Николай Любимовъ. Противъ теченія. Бесѣды о революціи. Наброски и очерки въ разговорахъ двухъ пріятелей. Разговоръ деcятый

Пріятель. День 14 іюля ознаменованъ еще однимъ кровавымъ эпизодомъ, убійствомъ тогдашняго купеческаго старосты (prévôt des marchands) Флесселя. Онъ былъ только три мѣсяца старшиной, имѣлъ повидимому враговъ. На сборищахъ въ Пале-Роялѣ составлялся между прочимъ списокъ лицъ которыхъ требовалось „устранить“, какъ говорятъ наши революціонеры. Онъ лопалъ въ этотъ списокъ. Въ дни предшествовавшіе взятію Бастиліи, когда толпы приступали къ нему съ требованіями орудія, онъ не оказалъ достаточнаго рвенія; распустили слухи о его измѣнѣ. Утромъ 14-го приходили въ Думу лица называвшія себя депутатами Пале-Рояля, требовали чтобы Флессель явился предъ гражданами собравшимися въ Пале-Роялѣ и обвиняющими его въ измѣнѣ: онъ де вотъ уже съ утра обманываетъ гражданъ обѣщаніями оружія и сносится между тѣмъ съ врагами, то-есть съ правительствомъ. На этотъ разъ Флесселю удалось отдѣлаться отъ непрошенаго приглашенія. Но когда Бастилія была сдана, залы Думы наполнились побѣдителями, побѣжденными и толпами всякаго народа; вновь выступили невѣдомые обвинители, крича, — одни, что надо схватить Флесселя, отвести въ тюрьму какъ заложника, другіе — что онъ долженъ идти на судъ въ Пале-Рояль. Послѣднее мнѣніе взяло верхъ, раздались общіе крики: „въ Пале-Рояль, въ Пале-Рояль!“ Флессель, все время сохранявшій спокойствіе, сказалъ: „ну пойдемте, господа, въ Пале-Рояль“, сошелъ съ эстрады, прошелъ чрезъ залу и вышелъ изъ Думы не подвергшись насилію. Но едва прошелъ онъ площадь предъ Думой, какъ неизвѣстная рука выстрѣлила въ него изъ пистолета, и онъ упалъ мертвый.

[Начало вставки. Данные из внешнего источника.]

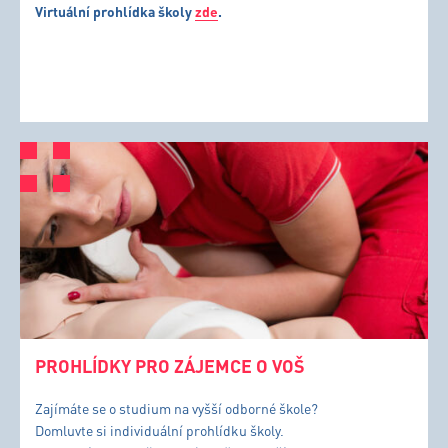
Virtuální prohlídka školy
zde
.
PROHLÍDKY PRO ZÁJEMCE O VOŠ
Zajímáte se o studium na vyšší odborné škole?
Domluvte si individuální prohlídku školy.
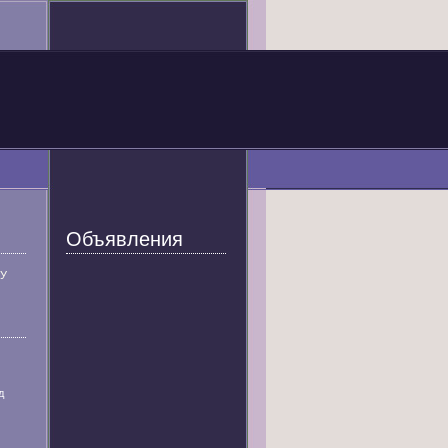
Объявления
У
д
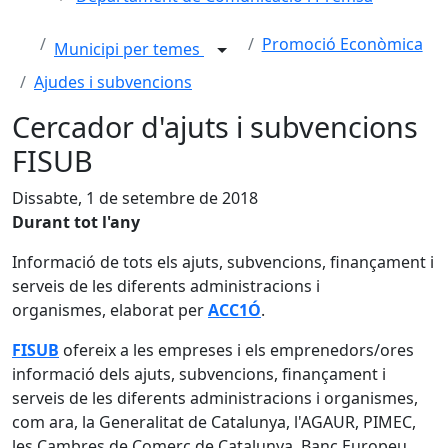
Promoció Econòmica
Municipi per temes
Ajudes i subvencions
Cercador d'ajuts i subvencions
FISUB
Dissabte, 1 de setembre de 2018
Durant tot l'any
Informació de tots els ajuts, subvencions, finançament i
serveis de les diferents administracions i
organismes, elaborat per
ACC1Ó
.
FISUB
ofereix a les empreses i els emprenedors/ores
informació dels ajuts, subvencions, finançament i
serveis de les diferents administracions i organismes,
com ara, la Generalitat de Catalunya, l'AGAUR, PIMEC,
les Cambres de Comerç de Catalunya, Banc Europeu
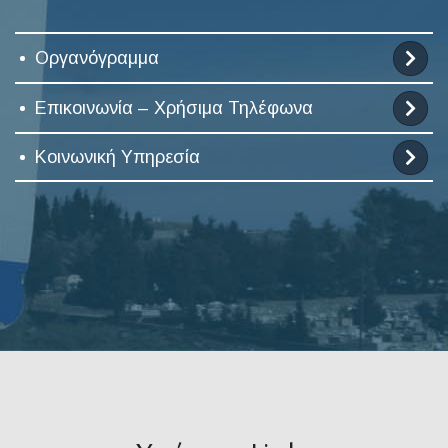
Οργανόγραμμα
Επικοινωνία – Χρήσιμα Τηλέφωνα
Κοινωνική Υπηρεσία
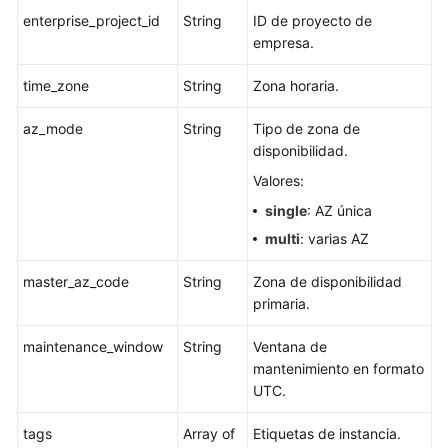
enterprise_project_id
String
ID de proyecto de
empresa.
Habilitación
o
time_zone
String
Zona horaria.
deshabilitación
de
az_mode
String
Tipo de zona de
SSL
disponibilidad.
Vinculación
Valores:
de
single
: AZ única
una
multi
: varias AZ
EIP
master_az_code
String
Zona de disponibilidad
Desvinculación
primaria.
de
una
maintenance_window
String
Ventana de
EIP
mantenimiento en formato
UTC.
Promoción
de
tags
Array of
Etiquetas de instancia.
una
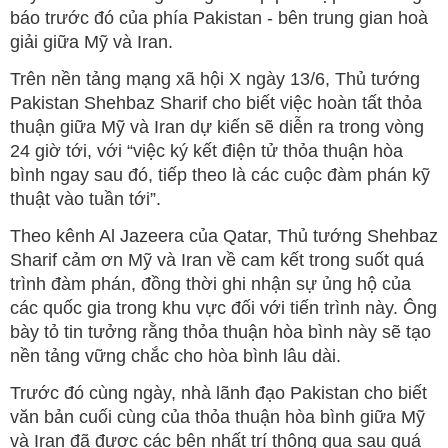
báo trước đó của phía Pakistan - bên trung gian hoà
giải giữa Mỹ và Iran.
Trên nền tảng mạng xã hội X ngày 13/6, Thủ tướng
Pakistan Shehbaz Sharif cho biết việc hoàn tất thỏa
thuận giữa Mỹ và Iran dự kiến sẽ diễn ra trong vòng
24 giờ tới, với “việc ký kết điện tử thỏa thuận hòa
bình ngay sau đó, tiếp theo là các cuộc đàm phán kỹ
thuật vào tuần tới”.
Theo kênh Al Jazeera của Qatar, Thủ tướng Shehbaz
Sharif cảm ơn Mỹ và Iran về cam kết trong suốt quá
trình đàm phán, đồng thời ghi nhận sự ủng hộ của
các quốc gia trong khu vực đối với tiến trình này. Ông
bày tỏ tin tưởng rằng thỏa thuận hòa bình này sẽ tạo
nền tảng vững chắc cho hòa bình lâu dài.
Trước đó cùng ngày, nhà lãnh đạo Pakistan cho biết
văn bản cuối cùng của thỏa thuận hòa bình giữa Mỹ
và Iran đã được các bên nhất trí thông qua sau quá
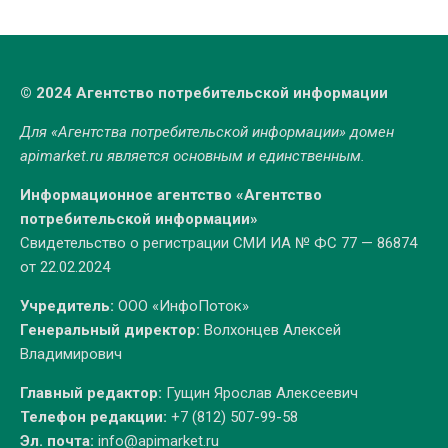
© 2024 Агентство потребительской информации
Для «Агентства потребительской информации» домен
apimarket.ru
является основным и единственным.
Информационное агентство «Агентство
потребительской информации»
Свидетельство о регистрации СМИ ИА № ФС 77 — 86874
от 22.02.2024
Учредитель:
ООО «ИнфоПоток»
Генеральный директор:
Волхонцев Алексей
Владимирович
Главный редактор:
Гущин Ярослав Алексеевич
Телефон редакции:
+7 (812) 507-99-58
Эл. почта:
info@apimarket.ru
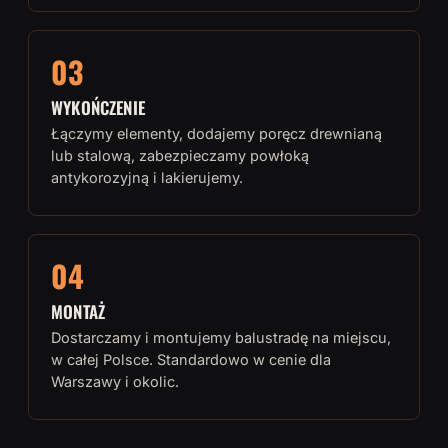
03
WYKOŃCZENIE
Łączymy elementy, dodajemy poręcz drewnianą
lub stalową, zabezpieczamy powłoką
antykorozyjną i lakierujemy.
04
MONTAŻ
Dostarczamy i montujemy balustradę na miejscu,
w całej Polsce. Standardowo w cenie dla
Warszawy i okolic.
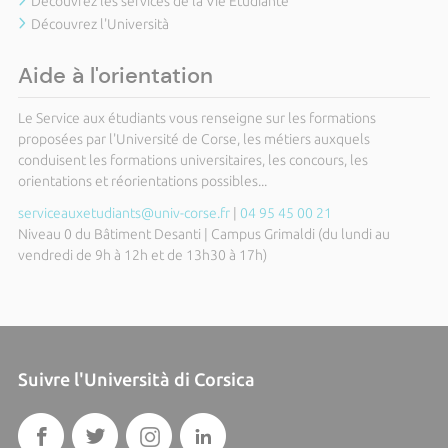
Découvrez les services de la Vie Étudiante
Découvrez l'Università
Aide à l'orientation
Le Service aux étudiants vous renseigne sur les formations
proposées par l'Université de Corse, les métiers auxquels
conduisent les formations universitaires, les concours, les
orientations et réorientations possibles...
serviceauxetudiants@univ-corse.fr
|
04 95 45 00 21
Niveau 0 du Bâtiment Desanti | Campus Grimaldi (du lundi au
vendredi de 9h à 12h et de 13h30 à 17h)
Suivre l'Università di Corsica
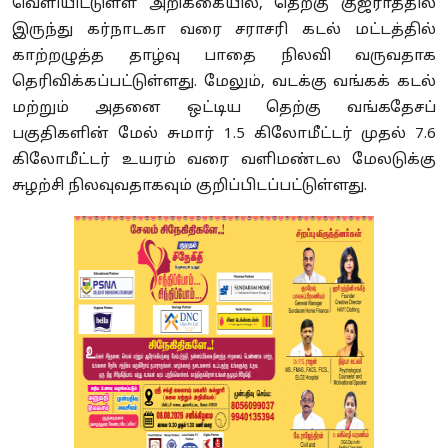
வெளியிட்டுள்ள அறிக்கையில்
,
தெற்கு குஜராத்தில்
இருந்து கர்நாடகா வரை சராசரி கடல் மட்டத்தில்
காற்றழுத்த தாழ்வு பாதை நிலவி வருவதாக
தெரிவிக்கப்பட்டுள்ளது. மேலும்
,
வடக்கு வங்கக் கடல்
மற்றும் அதனை ஒட்டிய தெற்கு வங்கதேசப்
பகுதிகளின் மேல் சுமார்
1.5
கிலோமீட்டர் முதல்
7.6
கிலோமீட்டர் உயரம் வரை வளிமண்டல மேலடுக்கு
சுழற்சி நிலவுவதாகவும் குறிப்பிடப்பட்டுள்ளது.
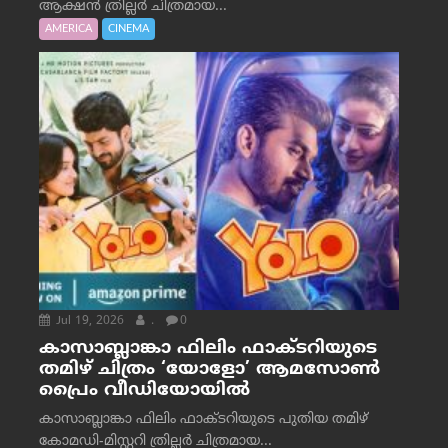
ആക്ഷൻ ത്രില്ലർ ചിത്രമായ...
AMERICA
CINEMA
Jul 19, 2026
.
0
കാസാബ്ലാങ്കാ ഫിലിം ഫാക്ടറിയുടെ
തമിഴ് ചിത്രം ‘യോളോ’ ആമസോൺ
പ്രൈം വീഡിയോയിൽ
കാസാബ്ലാങ്കാ ഫിലിം ഫാക്ടറിയുടെ പുതിയ തമിഴ്
കോമഡി-മിസ്റ്ററി ത്രില്ലർ ചിത്രമായ...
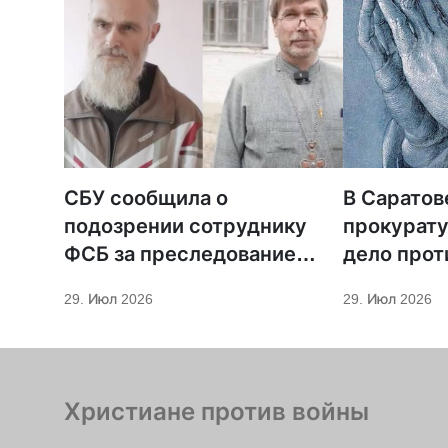
СБУ сообщила о
В Саратов
подозрении сотруднику
прокурату
ФСБ за преследование
дело прот
священников ПЦУ
МСЦ ЕХБ
29. Июл 2026
29. Июл 2026
Христиане против войны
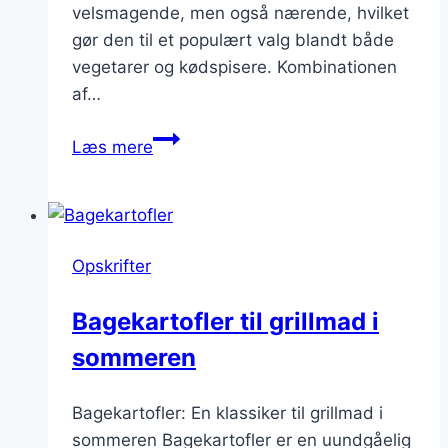
velsmagende, men også nærende, hvilket
gør den til et populært valg blandt både
vegetarer og kødspisere. Kombinationen
af…
Bagekartofler
Læs mere
med
avocado
og
tomat
Opskrifter
Bagekartofler til grillmad i
sommeren
Bagekartofler: En klassiker til grillmad i
sommeren Bagekartofler er en uundgåelig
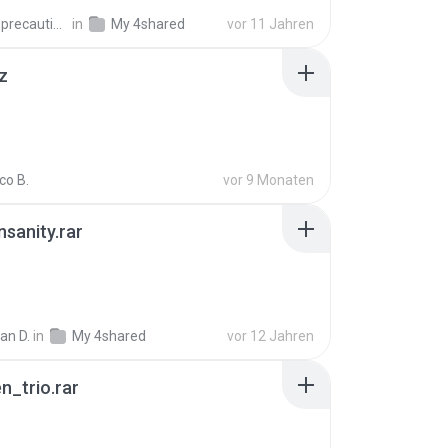
extra_precautions
in
My 4shared
vor 11 Jahren
z
co B.
vor 9 Monaten
Insanity.rar
ian D.
in
My 4shared
vor 12 Jahren
n_trio.rar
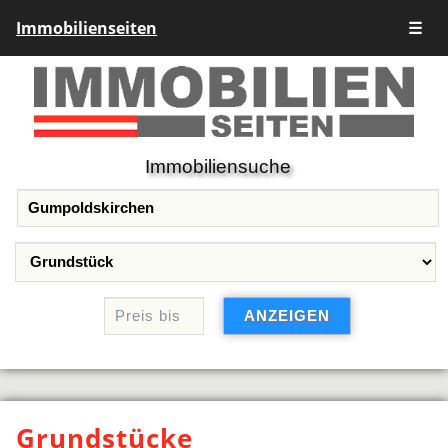
Immobilienseiten
☰
Immobiliensuche
Grundstücke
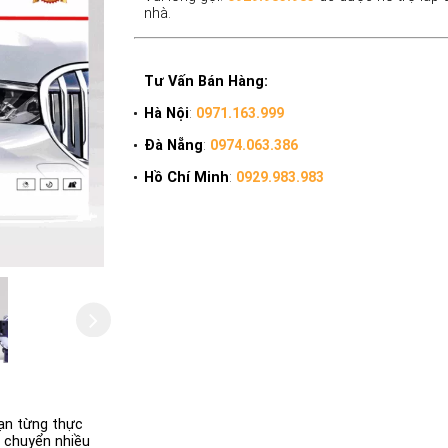
nhà.
Tư Vấn Bán Hàng:
Hà Nội
:
0971.163.999
Đà Nẵng
:
0974.063.386
Hồ Chí Minh
:
0929.983.983
ạn từng thực
i chuyển nhiều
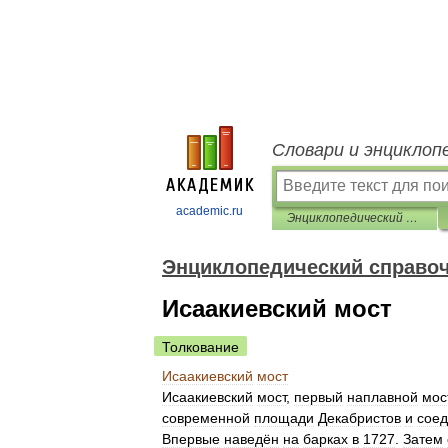
Словари и энциклоп
academic.ru
Энциклопедический справочник «Санкт-Петербург»
Энциклопедический справоч
Исаакиевский мост
Толкование
Исаакиевский
мост
Исаакиевский
мост
,
первый
наплавной
мос
современной
площади
Декабристов
и
сое
Впервые
наведён
на
барках
в
1727
.
Затем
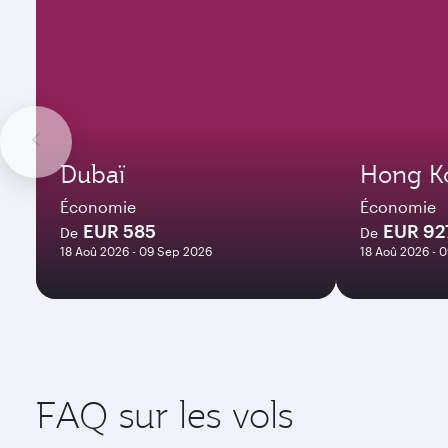
Dubaï
Hong K
Économie
Économie
EUR 585
EUR 92
De
De
18 Aoû 2026 - 09 Sep 2026
18 Aoû 2026 - 
FAQ sur les vols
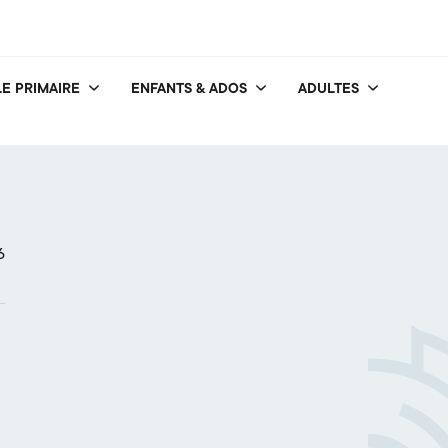
E PRIMAIRE
ENFANTS & ADOS
ADULTES
6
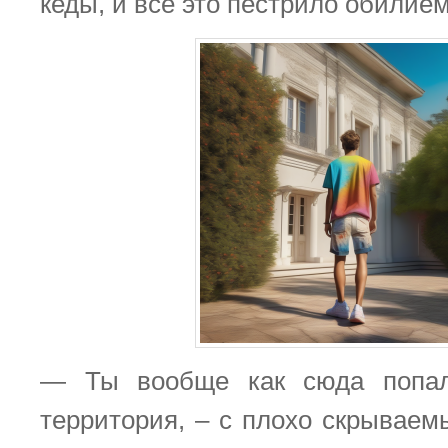
кеды, и всё это пестрило обилием
— Ты вообще как сюда попал
территория, – с плохо скрывае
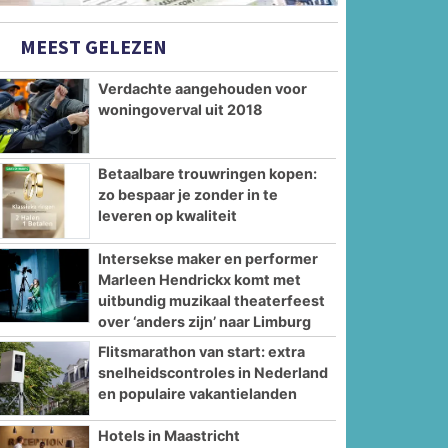
MEEST GELEZEN
Verdachte aangehouden voor
woningoverval uit 2018
Betaalbare trouwringen kopen:
zo bespaar je zonder in te
leveren op kwaliteit
Intersekse maker en performer
Marleen Hendrickx komt met
uitbundig muzikaal theaterfeest
over ‘anders zijn’ naar Limburg
Flitsmarathon van start: extra
snelheidscontroles in Nederland
en populaire vakantielanden
Hotels in Maastricht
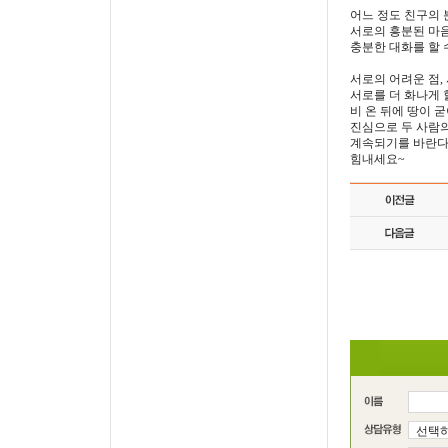
어느 정도 친구의
서로의 흥분된 마음
충분한 대화를 할 
서로의 어려운 점,
서로를 더 화나게 
비 온 뒤에 땅이 
진심으로 두 사람
계속되기를 바란다
힘내세요~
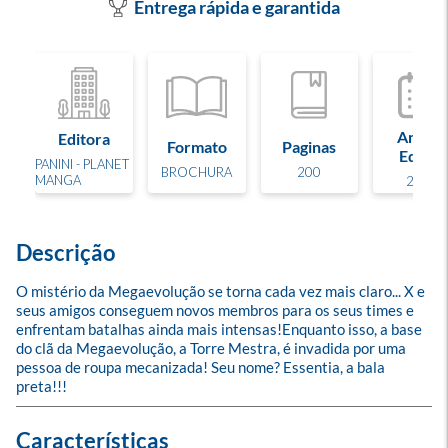
Entrega rápida e garantida
Ano de
Editora
Formato
Paginas
Edição
PANINI - PLANET
BROCHURA
200
MANGA
2025
Descrição
O mistério da Megaevolução se torna cada vez mais claro... X e 
seus amigos conseguem novos membros para os seus times e 
enfrentam batalhas ainda mais intensas!Enquanto isso, a base 
do clã da Megaevolução, a Torre Mestra, é invadida por uma 
pessoa de roupa mecanizada! Seu nome? Essentia, a bala 
preta!!!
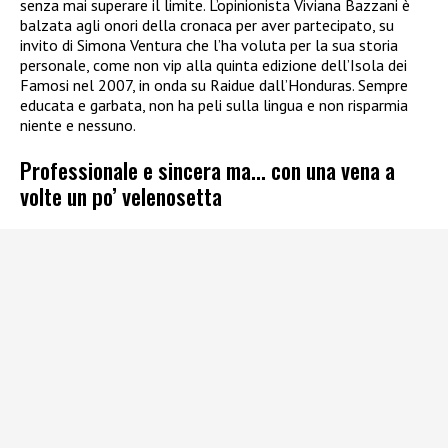
senza mai superare il limite. L’opinionista Viviana Bazzani è
balzata agli onori della cronaca per aver partecipato, su
invito di Simona Ventura che l’ha voluta per la sua storia
personale, come non vip alla quinta edizione dell’Isola dei
Famosi nel 2007, in onda su Raidue dall’Honduras. Sempre
educata e garbata, non ha peli sulla lingua e non risparmia
niente e nessuno.
Professionale e sincera ma… con una vena a
volte un po’ velenosetta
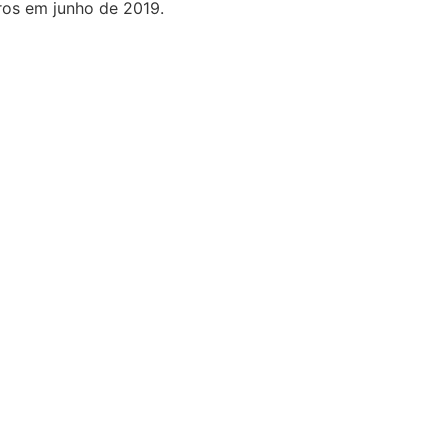
ros em junho de 2019.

Пріятель. Улеглись ли волны, успокоился ли Парижъ послѣ взятія Бастиліи и „покоренія“ своего короля?

Авторъ. Нѣтъ, звѣрь только-что былъ спущенъ съ цѣли. Членъ собранія Малуэ говорилъ что терроръ начался съ 14-го іюля. Сцены разныхъ неистовствъ сдѣлались общимъ явленіемъ. 22-е іюля было вновь „днемъ звѣрства и траура“, какъ выразился о немъ Бальи. „Не стану, — пишетъ въ своихъ запискахъ де-Феррьеръ о дняхъ послѣдовавшихъ за 14-е іюля,— приводить утомительный и тяжелый списокъ послѣдовавшихъ душегубствъ, грабежей, ложаровъ, кражъ, убійствъ. Но скажу моему вѣку, скажу потомству, что Національное Собраніе разрѣшило эти убійства и пожары, что одинъ членъ этого собранія, молодой Барнавъ, осмѣлился сказать съ трибуны: — развѣ такъ уже чиста эта кровь что надо жалѣть о ея пролитіи; — что въ минуту когда Лалли Толандаль, скорбно пораженный бѣдствіями его несчастнаго отечества, предлагалъ и съ мольбою призывалъ средства мягкія, легкія, но которыя тогда способны были оказать цѣлительное дѣйствіе, Собраніе отклонило эти средства, потомъ съ упорствомъ совсѣмъ въ нихъ отказало и приняло только когда своими преступными интригами обезпечило ихъ безполезность. Напрасно (засѣданіе 20-го іюля) восклицалъ Лалли: — Слагаю со своей совѣсти неучастія какія произойдутъ отъ вашего отказа; умываю руки на кровь которая можетъ пролиться! — Крики ярости поднялись со всѣхъ сторонъ. Одинъ депутатъ бросился къ Лалли и съ заносчивостью кричалъ что Лалли злоупотребляетъ своею популярностью. Мирабо упрекалъ его что онъ чувствуетъ тамъ гдѣ надо думать. — Націи нужны жертвы, сказалъ онъ со свирѣпымъ взглядомъ; надо одервянить себя (s’endurcir) на всѣ частныя бѣдствія; только этою цѣной можно сдѣлаться гражданиномъ“.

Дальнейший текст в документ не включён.